Seitengebühren-Abzocke am Europäischen Patentamt
Hintergrund: Mit der Änderung der Gebührenstruktur für Anmeldegebühren, die zum 1.4.2009 in Kraft getreten ist, hat der Verwaltungsrat der Europäischen Patentorganisation die seitenzahlabhängige Zusatzgebühr als Teil der Anmeldegebühr eingeführt (CA/D 5/08). Durch diese wurde die seitenzahlabhängige Erhöhung der Erteilungsgebühr ersetzt. Nach Angabe des EPA sollten durch diese Maßnahmen Mehrkosten, die durch eine angeblich zunehmende Komplexität der Bearbeitung entstehen, auf den Anmelder umgelegt werden (vgl. Abl. EPA 2009, 118). Der tiefere Grund für die Verschiebung der seitenzahlabhängigen Gebührenerhöhung von der Erteilungsgebühr in die Anmeldegebühr dürfte schlicht darin gelegen haben, dass mit der seit 2009 geltenden Gebührenstruktur diese Zusatzgebühr auch für zurückgewiesene oder fallengelassene Anmeldungen vereinnahmt werden kann.

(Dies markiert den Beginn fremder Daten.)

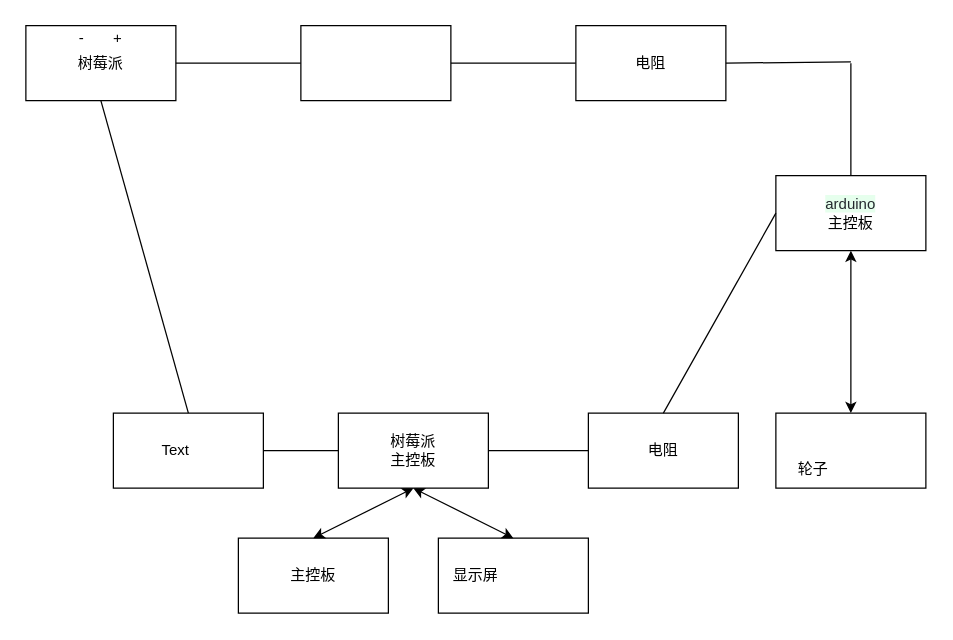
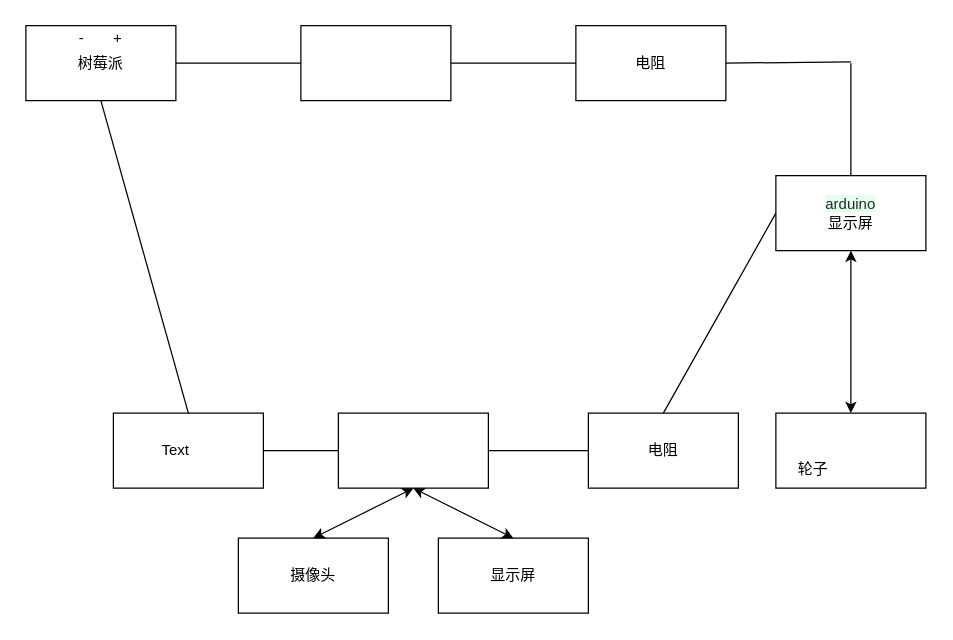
  <mxCell id="0" />
  <mxCell id="1" parent="0" />
  <mxCell id="2" value="" parent="1" vertex="1" style="rounded=0;whiteSpace=wrap;html=1;"><mxGeometry as="geometry" height="60" width="120" y="20" x="20" /></mxCell>
  <mxCell id="3" value="树莓派" parent="1" vertex="1" style="text;html=1;strokeColor=none;fillColor=none;align=center;verticalAlign=middle;whiteSpace=wrap;rounded=0;"><mxGeometry as="geometry" height="20" width="40" y="40" x="60" /></mxCell>
  <mxCell id="4" value="" parent="1" style="endArrow=none;html=1;exitX=1;exitY=0.5;exitDx=0;exitDy=0;entryX=0;entryY=0.5;entryDx=0;entryDy=0;" edge="1" target="5" source="2"><mxGeometry as="geometry" height="50" width="50" relative="1"><mxPoint as="sourcePoint" y="49.5" x="140" /><mxPoint as="targetPoint" y="50" x="260" /></mxGeometry></mxCell>
  <mxCell id="5" value="" parent="1" vertex="1" style="rounded=0;whiteSpace=wrap;html=1;"><mxGeometry as="geometry" height="60" width="120" y="20" x="240" /></mxCell>
  <mxCell id="6" value="" parent="1" style="endArrow=none;html=1;exitX=1;exitY=0.5;exitDx=0;exitDy=0;entryX=0;entryY=0.5;entryDx=0;entryDy=0;" edge="1" target="7" source="5"><mxGeometry as="geometry" height="50" width="50" relative="1"><mxPoint as="sourcePoint" y="49.5" x="360" /><mxPoint as="targetPoint" y="49.5" x="460" /></mxGeometry></mxCell>
  <mxCell id="7" value="" parent="1" vertex="1" style="rounded=0;whiteSpace=wrap;html=1;"><mxGeometry as="geometry" height="60" width="120" y="20" x="460" /></mxCell>
  <mxCell id="8" value="电阻" parent="1" vertex="1" style="text;html=1;strokeColor=none;fillColor=none;align=center;verticalAlign=middle;whiteSpace=wrap;rounded=0;"><mxGeometry as="geometry" height="20" width="40" y="40" x="500" /></mxCell>
  <mxCell id="9" value="&amp;nbsp;" parent="1" vertex="1" style="rounded=0;whiteSpace=wrap;html=1;"><mxGeometry as="geometry" height="60" width="120" y="140" x="620" /></mxCell>
  <mxCell id="10" value="" parent="1" style="endArrow=none;html=1;exitX=1;exitY=0.5;exitDx=0;exitDy=0;" edge="1" source="7"><mxGeometry as="geometry" height="50" width="50" relative="1"><mxPoint as="sourcePoint" y="49.5" x="580" /><mxPoint as="targetPoint" y="49" x="680" /></mxGeometry></mxCell>
  <mxCell id="11" value="" parent="1" style="endArrow=none;html=1;exitX=0.5;exitY=0;exitDx=0;exitDy=0;" edge="1" source="9"><mxGeometry as="geometry" height="50" width="50" relative="1"><mxPoint as="sourcePoint" y="140" x="680" /><mxPoint as="targetPoint" y="50" x="680" /></mxGeometry></mxCell>
- <mxCell id="12" value="&lt;span style=&quot;display: inline ; float: none ; background-color: rgb(230 , 255 , 237) ; color: rgb(36 , 41 , 46) ; font-family: , &amp;#34;consolas&amp;#34; , &amp;#34;liberation mono&amp;#34; , &amp;#34;menlo&amp;#34; , monospace ; font-size: 12px ; font-style: normal ; font-variant: normal ; font-weight: 400 ; letter-spacing: normal ; overflow-wrap: break-word ; text-align: left ; text-decoration: none ; text-indent: -7px ; text-transform: none ; white-space: pre-wrap ; word-spacing: 0px&quot;&gt;arduino&lt;/span&gt;主控板" parent="1" vertex="1" style="text;html=1;strokeColor=none;fillColor=none;align=center;verticalAlign=middle;whiteSpace=wrap;rounded=0;"><mxGeometry as="geometry" height="20" width="40" y="160" x="660" /></mxCell>
+ <mxCell id="12" value="&lt;span style=&quot;display: inline ; float: none ; background-color: rgb(230 , 255 , 237) ; color: rgb(36 , 41 , 46) ; font-family: , &amp;#34;consolas&amp;#34; , &amp;#34;liberation mono&amp;#34; , &amp;#34;menlo&amp;#34; , monospace ; font-size: 12px ; font-style: normal ; font-variant: normal ; font-weight: 400 ; letter-spacing: normal ; overflow-wrap: break-word ; text-align: left ; text-decoration: none ; text-indent: -7px ; text-transform: none ; white-space: pre-wrap ; word-spacing: 0px&quot;&gt;arduino&lt;/span&gt;显示屏" parent="1" vertex="1" style="text;html=1;strokeColor=none;fillColor=none;align=center;verticalAlign=middle;whiteSpace=wrap;rounded=0;"><mxGeometry as="geometry" height="20" width="40" y="160" x="660" /></mxCell>
  <mxCell id="13" value="" parent="1" vertex="1" style="rounded=0;whiteSpace=wrap;html=1;"><mxGeometry as="geometry" height="60" width="120" y="330" x="620" /></mxCell>
  <mxCell id="14" value="轮子" parent="1" vertex="1" style="text;html=1;strokeColor=none;fillColor=none;align=center;verticalAlign=middle;whiteSpace=wrap;rounded=0;"><mxGeometry x="630" y="365" as="geometry" height="20" width="40" /></mxCell>
  <mxCell id="15" value="" parent="1" vertex="1" style="rounded=0;whiteSpace=wrap;html=1;"><mxGeometry as="geometry" height="60" width="120" y="330" x="470" /></mxCell>
  <mxCell id="16" value="电阻" parent="1" vertex="1" style="text;html=1;strokeColor=none;fillColor=none;align=center;verticalAlign=middle;whiteSpace=wrap;rounded=0;"><mxGeometry as="geometry" height="20" width="40" y="350" x="510" /></mxCell>
  <mxCell id="17" value="" parent="1" style="endArrow=classic;startArrow=classic;html=1;exitX=0.5;exitY=0;exitDx=0;exitDy=0;" edge="1" source="13"><mxGeometry as="geometry" height="50" width="50" relative="1"><mxPoint as="sourcePoint" y="250" x="630" /><mxPoint as="targetPoint" y="200" x="680" /></mxGeometry></mxCell>
  <mxCell id="18" value="- &amp;nbsp; &amp;nbsp; &amp;nbsp; +" parent="1" vertex="1" style="text;html=1;strokeColor=none;fillColor=none;align=center;verticalAlign=middle;whiteSpace=wrap;rounded=0;"><mxGeometry as="geometry" height="20" width="40" y="20" x="60" /></mxCell>
  <mxCell id="19" value="" parent="1" vertex="1" style="rounded=0;whiteSpace=wrap;html=1;"><mxGeometry as="geometry" height="60" width="120" y="330" x="270" /></mxCell>
- <mxCell id="20" value="树莓派&lt;br&gt;主控板" parent="1" vertex="1" style="text;html=1;strokeColor=none;fillColor=none;align=center;verticalAlign=middle;whiteSpace=wrap;rounded=0;"><mxGeometry as="geometry" height="20" width="40" y="350" x="310" /></mxCell>
  <mxCell id="21" value="" parent="1" vertex="1" style="rounded=0;whiteSpace=wrap;html=1;"><mxGeometry as="geometry" height="60" width="120" y="430" x="190" /></mxCell>
- <mxCell id="22" value="主控板" parent="1" vertex="1" style="text;html=1;strokeColor=none;fillColor=none;align=center;verticalAlign=middle;whiteSpace=wrap;rounded=0;"><mxGeometry as="geometry" height="20" width="40" y="450" x="230" /></mxCell>
+ <mxCell id="22" value="摄像头" parent="1" vertex="1" style="text;html=1;strokeColor=none;fillColor=none;align=center;verticalAlign=middle;whiteSpace=wrap;rounded=0;"><mxGeometry as="geometry" height="20" width="40" y="450" x="230" /></mxCell>
  <mxCell id="23" value="" parent="1" vertex="1" style="rounded=0;whiteSpace=wrap;html=1;"><mxGeometry as="geometry" height="60" width="120" y="430" x="350" /></mxCell>
- <mxCell id="24" value="显示屏" parent="1" vertex="1" style="text;html=1;strokeColor=none;fillColor=none;align=center;verticalAlign=middle;whiteSpace=wrap;rounded=0;"><mxGeometry x="360" y="450" as="geometry" height="20" width="40" /></mxCell>
+ <mxCell id="24" value="显示屏" parent="1" vertex="1" style="text;html=1;strokeColor=none;fillColor=none;align=center;verticalAlign=middle;whiteSpace=wrap;rounded=0;"><mxGeometry as="geometry" height="20" width="40" y="450" x="390" /></mxCell>
  <mxCell id="25" value="" parent="1" style="endArrow=none;html=1;exitX=0.5;exitY=0;exitDx=0;exitDy=0;" edge="1" source="15"><mxGeometry as="geometry" height="50" width="50" relative="1"><mxPoint as="sourcePoint" y="220" x="570" /><mxPoint as="targetPoint" y="170" x="620" /></mxGeometry></mxCell>
  <mxCell id="26" value="" parent="1" style="endArrow=none;html=1;exitX=1;exitY=0.5;exitDx=0;exitDy=0;" edge="1" source="19"><mxGeometry as="geometry" height="50" width="50" relative="1"><mxPoint as="sourcePoint" y="410" x="420" /><mxPoint as="targetPoint" y="360" x="470" /></mxGeometry></mxCell>
  <mxCell id="27" value="" parent="1" style="endArrow=classic;startArrow=classic;html=1;entryX=0.5;entryY=1;entryDx=0;entryDy=0;exitX=0.5;exitY=0;exitDx=0;exitDy=0;" edge="1" target="19" source="21"><mxGeometry as="geometry" height="50" width="50" relative="1"><mxPoint as="sourcePoint" y="430" x="170" /><mxPoint as="targetPoint" y="380" x="220" /></mxGeometry></mxCell>
  <mxCell id="28" value="" parent="1" style="endArrow=classic;startArrow=classic;html=1;entryX=0.5;entryY=1;entryDx=0;entryDy=0;exitX=0.5;exitY=0;exitDx=0;exitDy=0;" edge="1" target="19" source="23"><mxGeometry as="geometry" height="50" width="50" relative="1"><mxPoint as="sourcePoint" y="420" x="400" /><mxPoint as="targetPoint" y="370" x="450" /></mxGeometry></mxCell>
  <mxCell id="29" value="" parent="1" style="endArrow=none;html=1;entryX=0;entryY=0.5;entryDx=0;entryDy=0;exitX=1;exitY=0.5;exitDx=0;exitDy=0;" edge="1" target="19" source="30"><mxGeometry as="geometry" height="50" width="50" relative="1"><mxPoint as="sourcePoint" y="400" x="190" /><mxPoint as="targetPoint" y="350" x="240" /></mxGeometry></mxCell>
  <mxCell id="30" value="" parent="1" vertex="1" style="rounded=0;whiteSpace=wrap;html=1;"><mxGeometry as="geometry" height="60" width="120" y="330" x="90" /></mxCell>
  <mxCell id="31" value="" parent="1" style="endArrow=none;html=1;entryX=0.5;entryY=1;entryDx=0;entryDy=0;exitX=0.5;exitY=0;exitDx=0;exitDy=0;" edge="1" target="2" source="30"><mxGeometry as="geometry" height="50" width="50" relative="1"><mxPoint as="sourcePoint" y="560" x="20" /><mxPoint as="targetPoint" y="510" x="70" /></mxGeometry></mxCell>
  <mxCell id="32" value="Text" parent="1" vertex="1" style="text;html=1;strokeColor=none;fillColor=none;align=center;verticalAlign=middle;whiteSpace=wrap;rounded=0;"><mxGeometry x="120" y="350" as="geometry" height="20" width="40" /></mxCell>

Sachverhalt: Die Eingangsstelle des EPA vertritt die Auffassung, die – bereits fällige und wirksam entrichtete – Zusatzgebühr zur Anmeldegebühr würde sich nachträglich erhöhen, wenn eine Aufforderung zur Mängelbeseitigung (Regel 58 EPÜ) aus einem der folgenden Gründe ergeht:
– zu kleine Seitenränder,
– zu kleine Schriftgröße in der Beschreibung und den Ansprüchen oder
– zu kleine Schriftgröße in den Figuren.
Die Eingangsstelle des EPA fordert den Anmelder zusammen mit der Mitteilung nach Regel 58 EPÜ auf, die Zusatzgebühr für bei Mängelbehebung eingereichte Zusatzseiten, die die Seitenanzahl von 35 Seiten der Anmeldung überschreiten, nachzuentrichten. Nach Auffassung der Eingangsstelle tritt eine Rücknahmefiktion bei Nichtentrichtung ein. Weiterbehandlung ist möglich.
Würdigung: Die Praxis der Eingangsstelle ist jedenfalls fragwürdig (laut Visser: ohne Basis im EPÜ). Wird die fällige Anmeldegebühr mit etwaigen seitenzahlabhängigen Zusatzgebühren fristgerecht entrichtet, könnte die Zusatzgebühr dann, und nur dann, erneut in anderer Höhe fällig werden, wenn das EPÜ dies ausdrücklich anordnet. Dies ist beispielsweise der Fall bei
– der Nachreichung eines Anspruchssatzes (Regel 38 Abs. 3 Alt. 2 EPÜ) oder
– der Einreichung einer Anmeldung durch Bezugnahme auf eine frühere Anmeldung (Regel 38 Abs. 3 Alt. 3 EPÜ),
nicht jedoch bei einer Mängelbehebung auf eine Mitteilung nach Regel 58 EPÜ hin.
Auch die Systematik des EPÜ bei den Anspruchsgebühren zeigt, dass eine fällige, wirksam entrichtete Gebühr nach dem EPÜ nicht bei einer Änderung der Anmeldung automatisch erneut fällig wird, sondern es dazu einer gesetzlichen Anordnung (bei der Anspruchsgebühr: Regel 71(4) EPÜ) bedarf.
Es ist verständlich, dass es das EPA als misslich empfinden mag, dass durch eine Wahl kleiner Schriftgrößen und/oder Seitenränder die Zusatzgebühr als Teil der Anmeldegebühr verringert werden kann. Eine – gesetzlich nicht vorgesehene – nachträgliche Änderung der Zusatzgebühr zu postulieren, kann nicht der richtige Weg sein. Es bleibt zu hoffen, dass bald ein Anmelder den Weg zur Beschwerdekammer beschreitet, um eine Entscheidung über die Rechtmäßigkeit des Verhaltens der Eingangsstelle herbeizuführen.